Le salarié peut-il demander à faire du télétravail ?

Oui, mais l’employeur n’a pas d’obligation légale de faire droit à cette demande.

(dernière mise à jour au 14.03.2022)

L’employeur peut-il m’obliger à télétravailler ?

L’employeur a l’obligation légale d’assurer la sécurité et la santé des salariés dans tous les aspects liés au travail.

À cette fin, dans le contexte actuel de pandémie, il peut imposer le télétravail.

Les salariés en télétravail doivent-ils retourner au bureau ?

La recommandation est de continuer à travailler à distance si possible.

Selon la Direction de la santé, « pour les employés des entreprises privées – institutions financières, services… – et du service public, « le télétravail reste privilégié. Nous ne sommes pas sortis de la crise sanitaire. Les mesures prises par le gouvernement s’appliquent toujours. ».

(dernière mise à jour au 29.7.2021)

Quelles sont les règles à respecter ?

La mise en place du télétravail à domicile doit faire l’objet d’un accord entre le salarié et son employeur. Les représentants du personnel doivent être consultés, respectivement elle doit donner son accord dans les entreprises qui comptent 150 ou plus de salariés.

L’employeur fournit, installe et entretient les équipements nécessaires au télétravail. Si, exceptionnellement, le télétravailleur utilise son propre équipement, l’employeur en assure l’adaptation et l’entretien.

L’employeur prend en charge, dans tous les cas, les coûts directement engendrés par ce travail, en particulier ceux liés aux communications.

L’employeur fournit au télétravailleur un service approprié d’appui technique.
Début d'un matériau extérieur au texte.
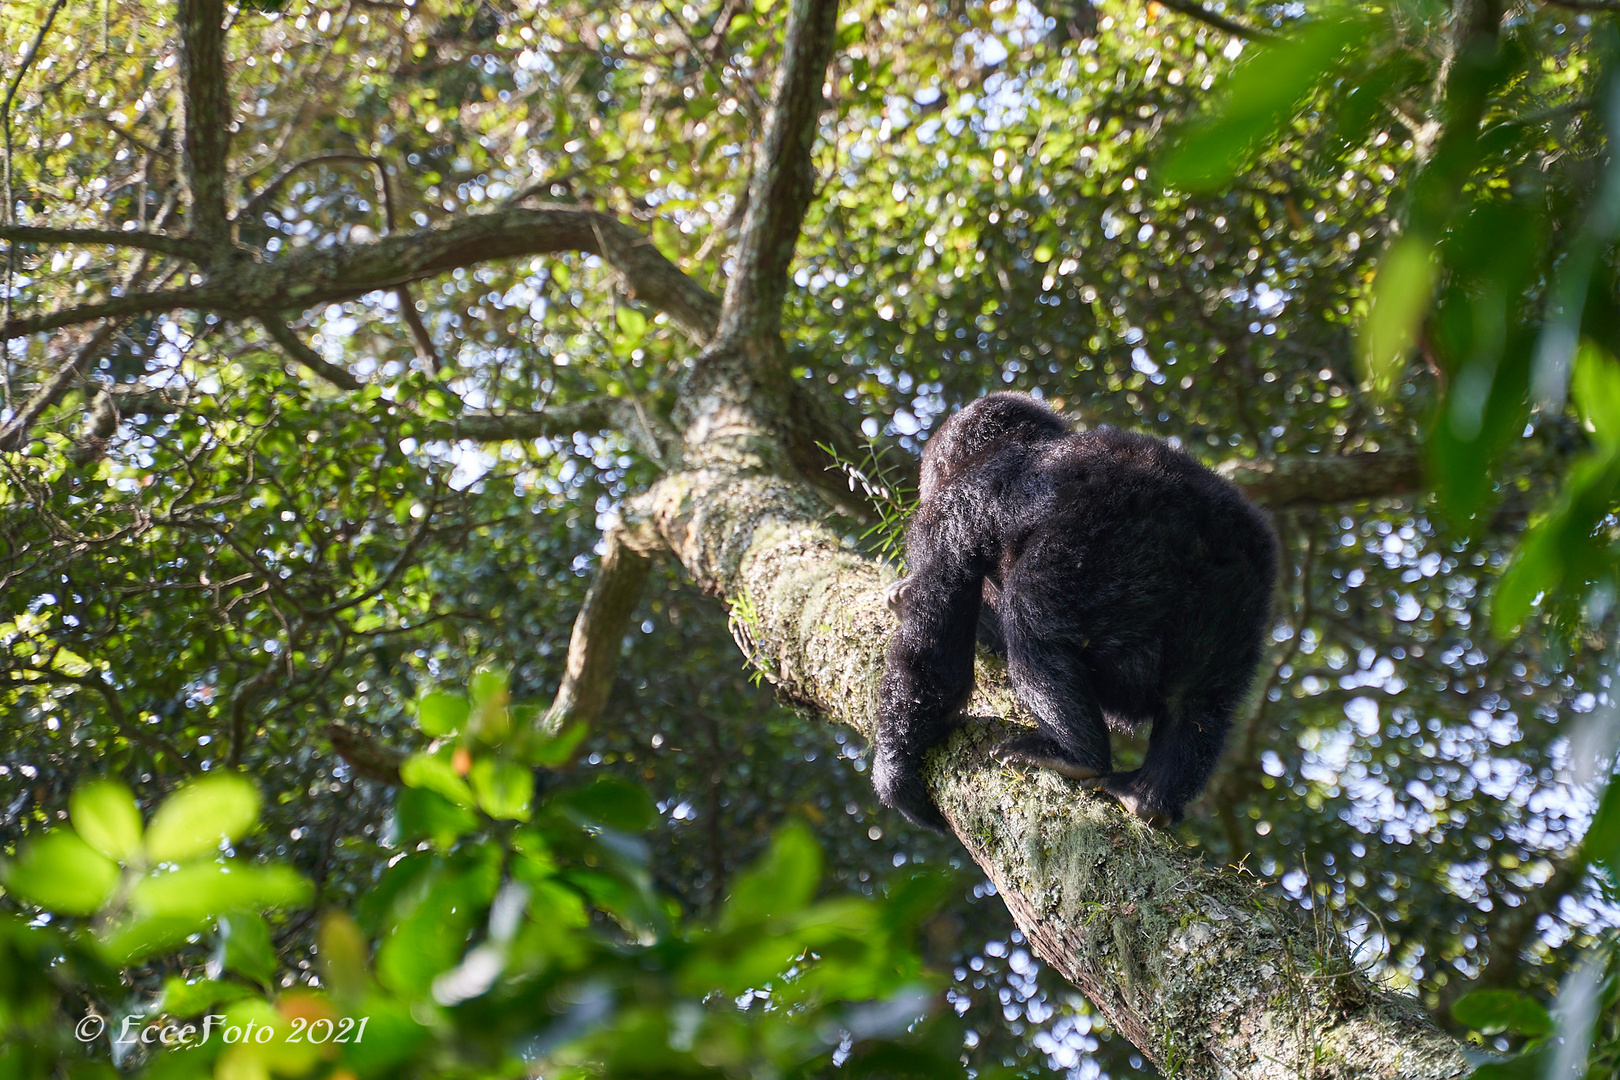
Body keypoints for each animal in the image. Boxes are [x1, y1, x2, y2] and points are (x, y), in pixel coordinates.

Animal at [874, 393, 1276, 835]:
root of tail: (1201, 529)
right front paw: (901, 594)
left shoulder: (945, 518)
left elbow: (934, 655)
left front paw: (895, 773)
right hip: (1238, 596)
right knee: (1196, 701)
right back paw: (1149, 795)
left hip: (1101, 558)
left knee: (1033, 630)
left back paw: (1074, 754)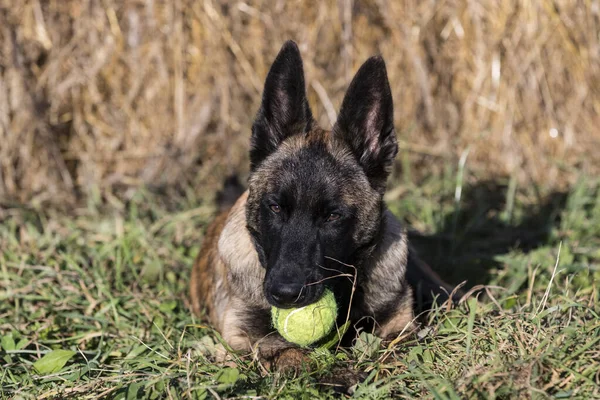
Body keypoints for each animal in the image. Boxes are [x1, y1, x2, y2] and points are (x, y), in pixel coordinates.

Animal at [191, 40, 454, 368]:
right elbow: (291, 353)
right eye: (275, 207)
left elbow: (395, 348)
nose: (285, 294)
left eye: (332, 216)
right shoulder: (241, 337)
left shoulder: (400, 323)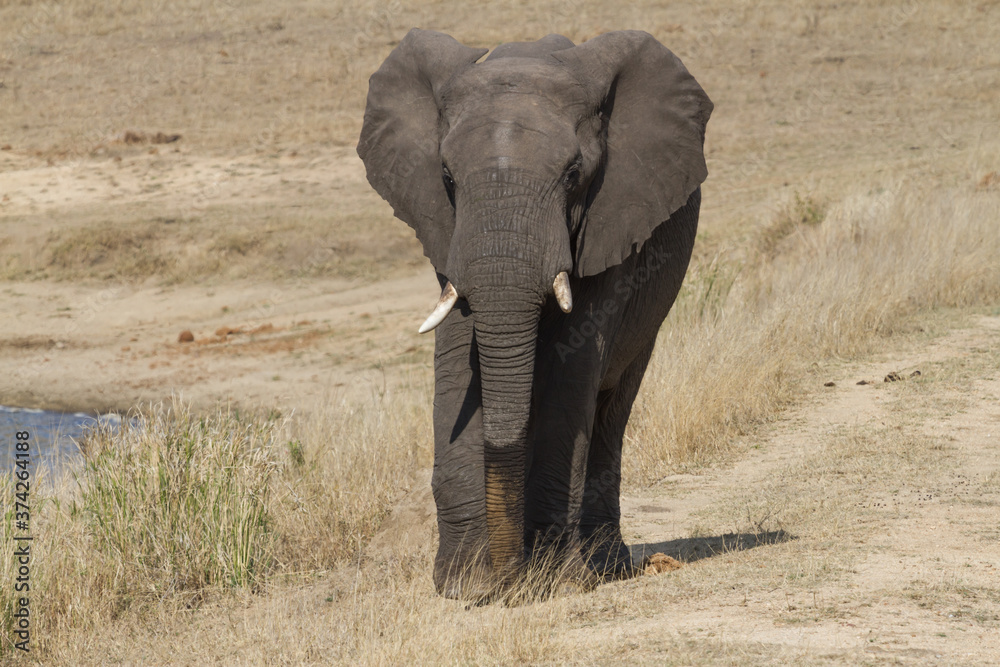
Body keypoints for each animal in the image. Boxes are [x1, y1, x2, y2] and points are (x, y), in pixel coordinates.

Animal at [357, 29, 712, 600]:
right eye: (446, 176)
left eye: (573, 174)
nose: (509, 580)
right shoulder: (448, 233)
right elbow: (457, 363)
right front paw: (466, 587)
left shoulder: (610, 222)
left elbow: (572, 374)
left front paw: (551, 583)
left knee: (613, 406)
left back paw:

L’employeur assume la responsabilité des coûts liés à la perte ou à la détérioration des équipements et des données utilisées par le télétravailleur. En cas de panne ou de mauvais fonctionnement des équipements de travail, le télétravailleur doit en aviser immédiatement l’entreprise suivant les modalités fixées par celle-ci. Le télétravailleur prend soin des équipements qui lui sont confiés.

(dernière mise à jour au 14.03.2022)

Quelles sont les conséquences au niveau fiscal si je suis frontalier ?

Selon des conventions internationales contre les doubles impositions, l’imposition des revenus se fait dans l’état où la profession est exercée. L’imposition est maintenue à 100% au Luxembourg si les seuils suivants ne sont pas dépassés :

  • Belgique : maximum 24 jours de travail par an hors du Luxembourg, depuis l’année fiscale 2015 ; ce chiffre a été augmenté à 34 jours à partir de 2022 ;
  • France : maximum 29 jours de travail par an hors du Luxembourg, à partir de l’année fiscale 2020 ;
  • Allemagne : maximum 19 jours de travail par an hors du Luxembourg, depuis l’année fiscale 2011.

Attention : en cas de dépassement de ces seuils (en ajoutant les jours de télétravail et d’activité dans tout autre pays que le Luxembourg), le salaire en relation avec l’intégralité des jours travaillés en dehors du Luxembourg est imposable dans le pays de résidence du salarié.

Des accords ont été signés afin que le télétravail d’un salarié frontalier dans le contexte de la lutte contre la propagation du COVID-19 n’ait pas d’incidences au niveau fiscal :

  • frontalier belge : jusqu’au 31 mars 2022 ;
  • frontaliers français : jusqu’au 31 mars 2022 ;
  • frontalier allemand : jusqu’au 31 mars 2022.

Pour la France et la Belgique, il est prévu que, en l’absence de dénonciation par la France (1 semaine avant) et par la Belgique (2 semaines avant), l’accord soit tacitement prolongé jusqu’au 30 juin 2022.

Ainsi les jours pendant lesquels les travailleurs frontaliers sont amenés à travailler depuis leur domicile en raison des mesures prises pour combattre la pandémie de COVID-19, ne sont pas pris en compte comme jours prestés dans l’État de résidence du frontalier.

(dernière mise à jour au 26.01.2022)

Quelles sont les conséquences au niveau de l'affiliation à la sécurité sociale si je suis frontalier ?

Les personnes qui résident en dehors du Luxembourg restent affiliées au régime luxembourgeois de sécurité sociale à condition de ne pas travailler plus de 25% dans leur pays de résidence (environ 1,5 jour par semaine, calculé sur douze mois).

Il a été entendu au niveau européen de déroger au seuil applicable de 25% en raison de cette pandémie jusqu’au 30 juin 2022.